Inné ou acquis?
Le sens de l'orientation est un sens inné au départ, mais qui peut toujours s'éduquer en partie. Pour éduquer ce sens de l'orientation, il faudra mettre en place des stratégies pour combler ces lacunes.
Il existe plusieurs théories concernant le sens de l'orientation. Certaines théories impliquent le fait que les hommes utilisent davantage l'hémisphère droit (aptitude spatiale) tandis que les femmes utilisent l'hémisphère gauche (le langage). Mais cette théorie n'explique pas tout, car les deux hémisphères entretiennent des liens entre eux et donc l'activité cérébrale implique les deux hémisphères du cerveau. Et cela, aussi bien chez l'homme que chez la femme.
Une autre théorie prime l'héritage de l'ère préhistorique. Les hommes, allant chercher la nourriture, durent développer leurs sens de l'orientation pour retrouver leur chemin. Par contre, les femmes qui restaient dans la grotte développèrent leur sens de l'observation et ainsi elles voyaient lorsque quelqu'un avait pénétré leur territoire. Selon cette théorie, cela expliquerait pourquoi un homme donne des distances (à x mètres tourner à droite) pour expliquer un chemin (notion spatiale) et que la femme, quant à elle, explique le chemin par rapport à des points de repère (détails environnementaux).

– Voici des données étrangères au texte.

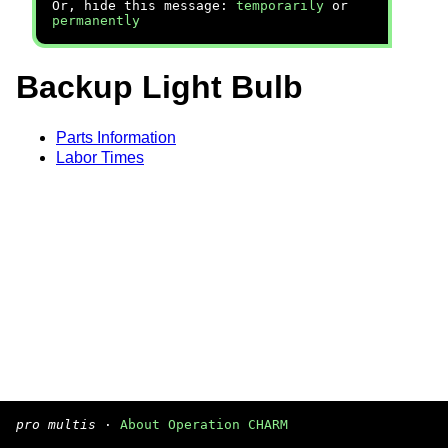
Or, hide this message:
temporarily
or
permanently
Backup Light Bulb
Parts Information
Labor Times
pro multis
·
About Operation CHARM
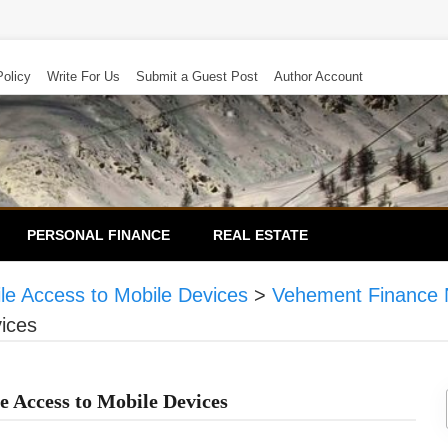
Policy
Write For Us
Submit a Guest Post
Author Account
PERSONAL FINANCE
REAL ESTATE
ile Access to Mobile Devices
>
Vehement Finance 
vices
e Access to Mobile Devices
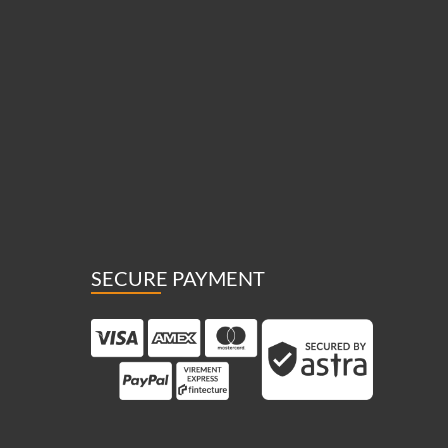
SECURE PAYMENT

Une troisième théorie consiste à dire que les hormones jouent un rôle prédominant dans le sens de l'orientation. Un taux plus important de testostérone semble favoriser le sens de l'orientation. Les hommes ayant naturellement plus de testostérones que les femmes ont donc un sens de l'orientation plus développé.
Une étude(1) de 2004 montre cependant qu'il n'y aurait aucune différence significative entre les hommes et les femmes au point de vue de l'orientation.
Des solutions
Si retrouver son chemin relève du parcours du combattant pour certaines personnes, des solutions existent. Par exemple, l'utilisation d'un carnet personnel peut aider certaines personnes. Pour cela, il suffit de noter dedans des points de repère (par exemple une maison à colombage avec des volets rouges), le nom de la rue qui s'y rapporte et le positionnement par rapport à un point connu. Ainsi si un jour le sens de l'orientation fait défaut, il suffit de se référer au carnet. Une méthode simple et peu coûteuse.
Un autre moyen est le GPS. Il pourra être utilisé pour les nouveaux trajets ou si l'on est perdu. Le seul ennui est qu'il ne contribue pas à développer le sens de l'orientation s'il est trop souvent utilisé. Il vaut donc mieux essayer par soi même d'arriver à destination (si chemin connu) avant de l'utiliser surtout si le chemin a déjà été parcouru au moins une fois.
(1) Allard, G. et C. Fischer 2004, "mesure d'un sens inné de l'orientation".